Tigerclaw then went on to tell the story to his clanmates, to his own apprentices, and at gatherings to his future allies who told it to their own clanmates. Though the details of the story changed at times, the takeaway is constant;
Other cats must die, so yours can stay strong.
The Parable of the Thistle
The story goes that Thistleclaw brought Tigerpaw out to a massive, thorny bull thistle. He pointed out that the other plants were dying around it, but the flowers stood tall and proud. Thistleclaw explained the thistle was killing the plants around it to have more room to grow, and then cruelly commanded that Tigerpaw try to destroy it.
By the time it was done, Tigerpaw was covered in scratches and the sun was setting. All the way home, he tried to shake the thistlefluff out of his fur and forget the painful experience. The seasons turned, and one year later when Tigerclaw was a young warrior, Thistleclaw led him down a path lined with young, thorny leaves.
There, in a sea of green spikes, the thistle was standing as tall and as proud as the day Tigerpaw shredded it.
In killing every other plant in the area, the thistle had given itself room to come back stronger. The fluff that clung to Tigerpaw’s fur became new growth. Around them was an entire clearing of thistles, ready to burst into a wall of flowers and seeds.

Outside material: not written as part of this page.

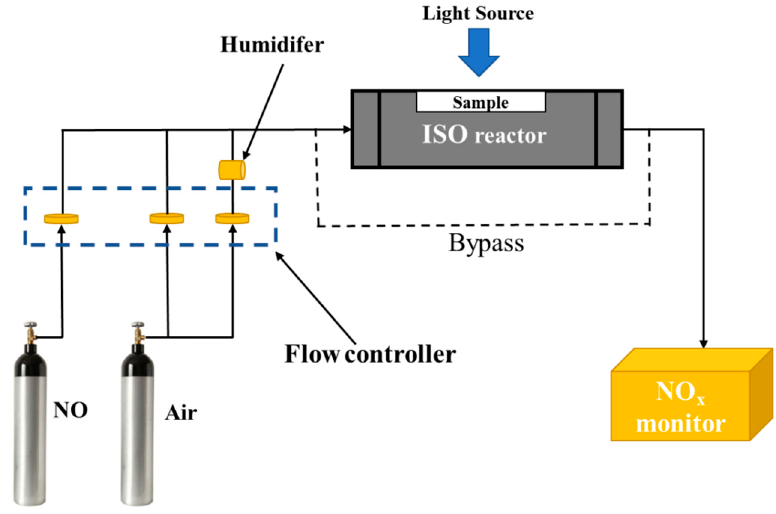
Figure 11. Schematic image for NO-NO 2 -NO x photocatalytic performance test and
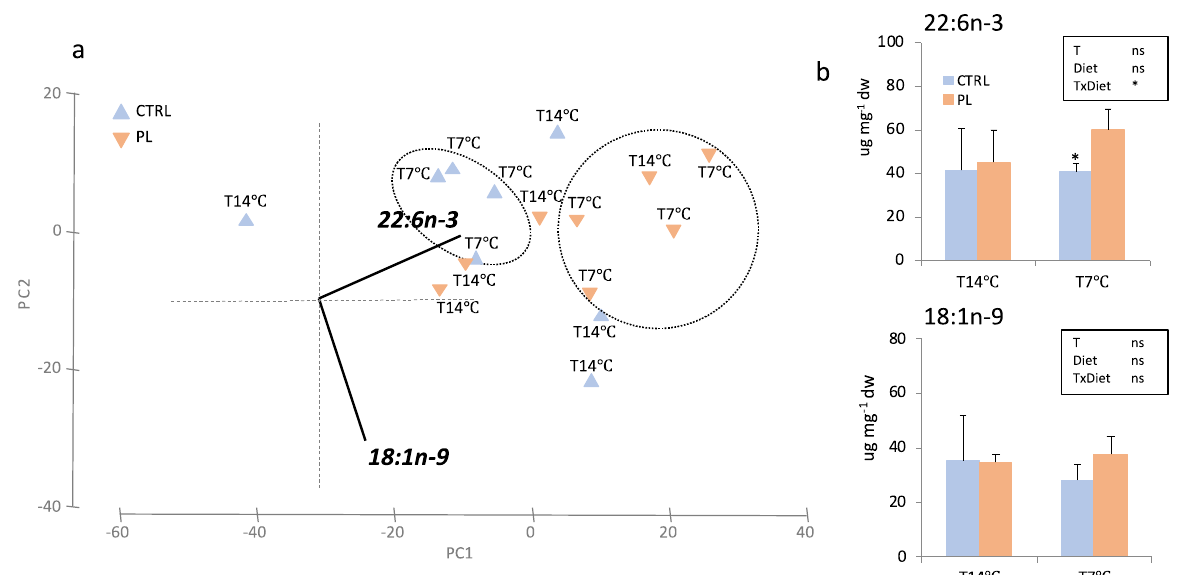
Figure 4. Hepatic FA amounts in animals fed with the control (CTRL, blue) or PL-enriched (PL, orange) diets. ( a ) Principal component analysis (PCA) plot based on FA composition (in µg FA mg dw − 1 ); ( b ) hepatic content of FA significantly correlated with PC1: 16:0 and 18:1n-9; and PC2: 18:1n-9. Data were expressed as mean ± SD ( n = 4). Results of two-way ANOVA are presented in the square (T=temperature; diet=dietary treatment). Asterisk above bars indicates significant differences between temperature treatments (t-test; p < 0.05). * p < 0.05; ** p < 0.01; *** p < 0.001.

Thistleclaw asked if Tigerclaw would dare to try again, and remembering how his last battle with the weed ended with scratches as deep as claw marks, admitted that he would rather be a thistle than fight one.
(Little did Ivypaw know, the beautiful field in which she meets Hawkfrost was completely strangled by flowering thistles.)
Principles
Depending on the exact time period and the cat it takes root in, Thistle Law can look different. For examples, Brokenstar’s goal was to drive every Clan out of the forest except ShadowClan, where Tigerstar’s aim was to annex every clan into TigerClan and enforce a standard of purity.
Incarnations of Thistle Law tend to share these principles,
The Code Hardens
The calling card of Thistle Law is a stricter, more violent interpretation of the Warrior Code. The harsher laws are emphasized, such as the Law of Loyalty and the Right of the Challenge, while softer ones are downplayed or dropped entirely, like the Law of Honor and the Queen’s Rights.
Extreme Xenophobia
Against outsiders, against cats of other clans, against half-clan cats. Thistle Law sets itself apart from Traditionalism for becoming willing to enforce some sort of purity.
Hierarchy Becomes Rigid
The social power of medicine cats, deputies, and elders is suppressed. The leader is raised as the ultimate authority, even if that leader isn’t the Clan’s -star.
There Is No ‘Pointless’ Death
The Clans are a battle culture, but a good battle is still fought for a reason. When tides turn to Thistle Law, fighting is the goal AND the means. To live is to battle, to kill is to win, and a warrior’s purpose is to die at war.
Each incarnation likely contains each point in varied amounts and tosses other ideas into the mix, but the name of the game remains the same-- and it springs from the taproot of Thistle Law.
Intentions
Thistle Law is what fascism looks like in Clan culture. I approach this using Umberto Eco’s 1995 essay Ur-Fascism as my primary reference. Ur-fascism is a ‘fuzzy‘ concept that looks very different depending on the exact society it springs from, mixing and matching several symptoms in varying degrees of severity.
So, in adapting this, I had to simplify a very complicated topic. I wanted to keep the antifascist theory recognizable, while still following canon events and creating an engaging rewrite.
So for simplicity sake, even if a clan might have technically called their own version of Thistle Law something else, I use this name to address it.